Franz Liszt
Sonate h-Moll
nach der Klaviersonate bearbeitet für Orgel von Andreas Rothkopf
Gerade erst war in organ zu lesen, wie ambitionierte Organisten mit ebensolchen Orgelbauern und Programmierern Jahrhunderte alte Gesetzmäßigkeiten des Orgelbaus außer Kraft setzen wollen. Diejenigen, die unbedingt an der mechanischen Traktur festhalten wollen, experimentieren an winddynamischen Systemen, andere versuchen mithilfe aufwändiger Elektronik die unter dem Einfluss der Orgelbewegung lange verpönte elektrische Traktur zu rehabilitieren und so zu trimmen, dass sie endlich mit der Anschlagsdynamik des Klaviers „mithalten“ kann.
Über ein derartiges regressives Ansinnen wäre Franz Liszt vermutlich mit einem generösen Schmunzeln hinweggegangen. Gerade der gefeiertste Klaviervirtuose seiner Zeit kannte selbst nie eine Konkurrenz von Klavier und Orgel. Er selbst trachtete danach, „dass die ausdrucksvollere Orgeltastatur [!] den natürlichen Weg zur Entwicklung des Klaviers“ ebnen würde, sah er doch in der Orgel ein durchaus adäquates Instrument, seinem steten Verlangen nach orchestralen Klangfarben und größtmöglichem Ausdruck nachzukommen.
Der an der Saarbrücker Musikhochschule lehrende Organist und Pianist Andreas Rothkopf scheint es ganz mit Liszt zu halten. Und so kommt er Liszts Verlangen nach einem orchestralen und an Farbnuancen reichen Orgelklang mit vorliegender Bearbeitung der großartigen h-Moll-Klaviersonate auf absolut überzeugende Weise nach.
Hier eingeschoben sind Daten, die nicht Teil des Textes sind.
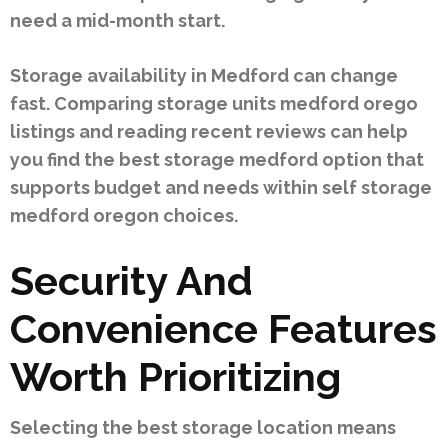
need a mid-month start.
Storage availability in Medford can change
fast. Comparing storage units medford orego
listings and reading recent reviews can help
you find the best storage medford option that
supports budget and needs within self storage
medford oregon choices.
Security And
Convenience Features
Worth Prioritizing
Selecting the best storage location means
Im Vorwort skizziert der Bearbeiter kurz den Entwicklungsprozess: wie er von der anfänglich modifizierten Klavierstimme erst im Laufe mehrerer konzertanter Aufführungen zu einer mehr und mehr orgelgemäßen Klangeinrichtung fand, ohne dabei die Liszt’sche Basis der originalen Klavierpartitur je ungebührlich außer Acht zu lassen.
Rothkopfs Bearbeitung bietet somit weitaus mehr als lediglich die, wie er schreibt, „pragmatische Anpassung an die Möglichkeiten eines alternativen Instruments“. Im Gegensatz zur Klaviervorlage etwa könne eine große, entsprechend disponierte Orgel in ihrer orchestralen Dimension die Charaktere der einzelnen Stimmen mitunter klarer herausstellen, individueller beleuchten, ja sogar in ein ganz neues Licht tauchen. Mit diesem Ansatz ist die Bearbeitung mehr nur als bloße „Trans-Skription“: Sie bietet eine Art von Transformation, ja Transfiguration hin zu einer neuen, eigenständigen Dimension, die am Ende durchaus gleichberechtigt neben dem Original zu stehen vermag.
So wie Liszts h-Moll-Sonate als ein (einsamer) Gipfel hochalpiner Klavierlandschaften hervorragt, so werden dieser Bearbeitung nur die Besten ihrer Zunft gewachsen sein. Antrainiertes technisches Können allein wird zur befriedigenden Wiedergabe kaum hinreichen. Vielmehr ist hier das musikalische Gestaltungspotenzial einer menschlich wie intellektuell gereiften Künstlerpersönlichkeit gefragt. Andernfalls wird die Wiedergabe der Bearbeitung am Ende zur farblosen Persiflage auf der Orgel. – Mit der für Schott Music obligatorisch hohen Druckqualität wird der Mainzer Traditionsverlag mit dieser rundum gelungenen – und zugleich lang ersehnten – meisterlichen Edition erneut seinem hohen Standard mehr als gerecht. Ganz einfach exzellent!